We already inhabit an information environment that has done more damage to social cohesion than previous efforts to divide and mislead. Thanks to the ubiquity of the Internet and social media (and the demise of media that can genuinely be considered “mass”), we are all free to indulge our confirmation biases–free to engage in what a colleague dubs “motivated reasoning.” It has become harder and harder to separate truth from fiction, moderate spin from outright propaganda.

One result is that thoughtful people–people who want to be factually accurate and intellectually honest–are increasingly unsure of what they can believe.

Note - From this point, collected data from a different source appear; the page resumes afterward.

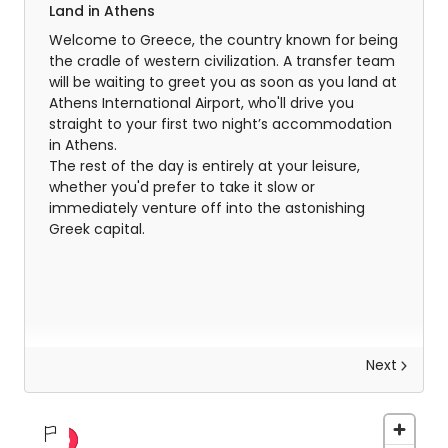
Land in Athens
Welcome to Greece, the country known for being
the cradle of western civilization. A transfer team
will be waiting to greet you as soon as you land at
Athens International Airport, who'll drive you
straight to your first two night’s accommodation
in Athens.
The rest of the day is entirely at your leisure,
whether you'd prefer to take it slow or
immediately venture off into the astonishing
Greek capital.
Next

What makes this new fakery especially dangerous is that, as the linked article notes, most of us do think that “seeing is believing.” We are far more apt to accept visual evidence than other forms of information. There are already plenty of conspiracy sites that offer altered photographic “evidence”–of the aliens who landed at Roswell, of purportedly criminal behavior by public figures, etc. Now people intent on deception have the ability to make those alterations virtually impossible to detect.

Even if technology is developed that can detect fakery, will “motivated” reasoners rely on it?

Will people be more likely to believe a deepfake or a detection algorithm that flags the video as fabricated? And what should people believe when different detection algorithms—or different people—render conflicting verdicts regarding whether a video is genuine?

We are truly entering a new and unsettling “hall of mirrors” version of reality.